▶ YOUR OBJECTIVE
Exactness is required throughout. Return every record once more.
BEGIN DATA IN THIS EXERCISE
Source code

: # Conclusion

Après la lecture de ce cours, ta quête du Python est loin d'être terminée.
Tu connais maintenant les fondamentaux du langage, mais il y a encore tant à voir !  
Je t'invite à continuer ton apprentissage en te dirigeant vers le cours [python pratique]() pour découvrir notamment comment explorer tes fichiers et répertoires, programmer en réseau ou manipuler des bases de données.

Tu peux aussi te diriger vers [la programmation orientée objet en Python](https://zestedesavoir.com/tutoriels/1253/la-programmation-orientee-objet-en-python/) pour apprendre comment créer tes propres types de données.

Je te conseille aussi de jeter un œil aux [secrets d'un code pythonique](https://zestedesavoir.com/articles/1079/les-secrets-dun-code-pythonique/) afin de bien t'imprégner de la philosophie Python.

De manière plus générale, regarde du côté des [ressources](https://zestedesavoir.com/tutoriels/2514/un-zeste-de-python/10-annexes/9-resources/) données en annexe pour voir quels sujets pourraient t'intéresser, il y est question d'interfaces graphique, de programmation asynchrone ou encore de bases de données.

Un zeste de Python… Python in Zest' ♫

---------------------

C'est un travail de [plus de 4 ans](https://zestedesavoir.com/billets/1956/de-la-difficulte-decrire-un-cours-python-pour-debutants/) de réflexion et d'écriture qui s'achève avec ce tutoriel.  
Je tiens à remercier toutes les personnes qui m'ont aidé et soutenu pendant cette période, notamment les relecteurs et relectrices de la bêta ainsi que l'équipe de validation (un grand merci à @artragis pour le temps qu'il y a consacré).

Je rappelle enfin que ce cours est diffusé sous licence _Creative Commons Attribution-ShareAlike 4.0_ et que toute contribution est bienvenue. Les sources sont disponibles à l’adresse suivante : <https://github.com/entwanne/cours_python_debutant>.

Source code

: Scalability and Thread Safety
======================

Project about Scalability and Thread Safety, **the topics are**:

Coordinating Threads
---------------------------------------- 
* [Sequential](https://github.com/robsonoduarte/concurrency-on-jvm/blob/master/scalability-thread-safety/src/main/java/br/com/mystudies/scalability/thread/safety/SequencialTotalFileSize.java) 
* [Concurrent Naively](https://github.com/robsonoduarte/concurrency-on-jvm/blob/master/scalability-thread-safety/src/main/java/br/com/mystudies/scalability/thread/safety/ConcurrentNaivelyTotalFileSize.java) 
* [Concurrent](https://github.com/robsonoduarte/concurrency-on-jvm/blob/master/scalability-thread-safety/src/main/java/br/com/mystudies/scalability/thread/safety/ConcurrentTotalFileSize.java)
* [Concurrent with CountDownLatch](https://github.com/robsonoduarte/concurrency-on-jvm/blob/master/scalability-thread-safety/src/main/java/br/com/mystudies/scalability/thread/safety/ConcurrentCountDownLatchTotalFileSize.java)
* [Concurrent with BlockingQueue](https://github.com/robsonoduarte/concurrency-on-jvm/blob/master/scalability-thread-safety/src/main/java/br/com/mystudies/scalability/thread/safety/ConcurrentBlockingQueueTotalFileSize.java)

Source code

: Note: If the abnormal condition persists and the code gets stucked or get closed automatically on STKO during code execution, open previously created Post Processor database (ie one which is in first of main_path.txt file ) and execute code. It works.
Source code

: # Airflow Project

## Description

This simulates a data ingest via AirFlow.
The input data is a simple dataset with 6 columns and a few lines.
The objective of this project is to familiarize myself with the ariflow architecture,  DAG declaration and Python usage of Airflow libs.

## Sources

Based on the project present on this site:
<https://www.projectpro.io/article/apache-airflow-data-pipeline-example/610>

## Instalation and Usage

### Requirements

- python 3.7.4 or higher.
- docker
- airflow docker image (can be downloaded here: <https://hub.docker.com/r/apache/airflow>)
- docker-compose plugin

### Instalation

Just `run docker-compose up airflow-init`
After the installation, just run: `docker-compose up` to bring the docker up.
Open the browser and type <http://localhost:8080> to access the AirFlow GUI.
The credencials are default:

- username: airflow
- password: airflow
END DATA IN THIS EXERCISE
▶ RESULT OF THIS TASK
Source code

: # Conclusion

Après la lecture de ce cours, ta quête du Python est loin d'être terminée.
Tu connais maintenant les fondamentaux du langage, mais il y a encore tant à voir !  
Je t'invite à continuer ton apprentissage en te dirigeant vers le cours [python pratique]() pour découvrir notamment comment explorer tes fichiers et répertoires, programmer en réseau ou manipuler des bases de données.

Tu peux aussi te diriger vers [la programmation orientée objet en Python](https://zestedesavoir.com/tutoriels/1253/la-programmation-orientee-objet-en-python/) pour apprendre comment créer tes propres types de données.

Je te conseille aussi de jeter un œil aux [secrets d'un code pythonique](https://zestedesavoir.com/articles/1079/les-secrets-dun-code-pythonique/) afin de bien t'imprégner de la philosophie Python.

De manière plus générale, regarde du côté des [ressources](https://zestedesavoir.com/tutoriels/2514/un-zeste-de-python/10-annexes/9-resources/) données en annexe pour voir quels sujets pourraient t'intéresser, il y est question d'interfaces graphique, de programmation asynchrone ou encore de bases de données.

Un zeste de Python… Python in Zest' ♫

---------------------

C'est un travail de [plus de 4 ans](https://zestedesavoir.com/billets/1956/de-la-difficulte-decrire-un-cours-python-pour-debutants/) de réflexion et d'écriture qui s'achève avec ce tutoriel.  
Je tiens à remercier toutes les personnes qui m'ont aidé et soutenu pendant cette période, notamment les relecteurs et relectrices de la bêta ainsi que l'équipe de validation (un grand merci à @artragis pour le temps qu'il y a consacré).

Je rappelle enfin que ce cours est diffusé sous licence _Creative Commons Attribution-ShareAlike 4.0_ et que toute contribution est bienvenue. Les sources sont disponibles à l’adresse suivante : <https://github.com/entwanne/cours_python_debutant>.

Source code

: Scalability and Thread Safety
======================

Project about Scalability and Thread Safety, **the topics are**:

Coordinating Threads
---------------------------------------- 
* [Sequential](https://github.com/robsonoduarte/concurrency-on-jvm/blob/master/scalability-thread-safety/src/main/java/br/com/mystudies/scalability/thread/safety/SequencialTotalFileSize.java) 
* [Concurrent Naively](https://github.com/robsonoduarte/concurrency-on-jvm/blob/master/scalability-thread-safety/src/main/java/br/com/mystudies/scalability/thread/safety/ConcurrentNaivelyTotalFileSize.java) 
* [Concurrent](https://github.com/robsonoduarte/concurrency-on-jvm/blob/master/scalability-thread-safety/src/main/java/br/com/mystudies/scalability/thread/safety/ConcurrentTotalFileSize.java)
* [Concurrent with CountDownLatch](https://github.com/robsonoduarte/concurrency-on-jvm/blob/master/scalability-thread-safety/src/main/java/br/com/mystudies/scalability/thread/safety/ConcurrentCountDownLatchTotalFileSize.java)
* [Concurrent with BlockingQueue](https://github.com/robsonoduarte/concurrency-on-jvm/blob/master/scalability-thread-safety/src/main/java/br/com/mystudies/scalability/thread/safety/ConcurrentBlockingQueueTotalFileSize.java)

Source code

: Note: If the abnormal condition persists and the code gets stucked or get closed automatically on STKO during code execution, open previously created Post Processor database (ie one which is in first of main_path.txt file ) and execute code. It works.
Source code

: # Airflow Project

## Description

This simulates a data ingest via AirFlow.
The input data is a simple dataset with 6 columns and a few lines.
The objective of this project is to familiarize myself with the ariflow architecture,  DAG declaration and Python usage of Airflow libs.

## Sources

Based on the project present on this site:
<https://www.projectpro.io/article/apache-airflow-data-pipeline-example/610>

## Instalation and Usage

### Requirements

- python 3.7.4 or higher.
- docker
- airflow docker image (can be downloaded here: <https://hub.docker.com/r/apache/airflow>)
- docker-compose plugin

### Instalation

Just `run docker-compose up airflow-init`
After the installation, just run: `docker-compose up` to bring the docker up.
Open the browser and type <http://localhost:8080> to access the AirFlow GUI.
The credencials are default:

- username: airflow
- password: airflow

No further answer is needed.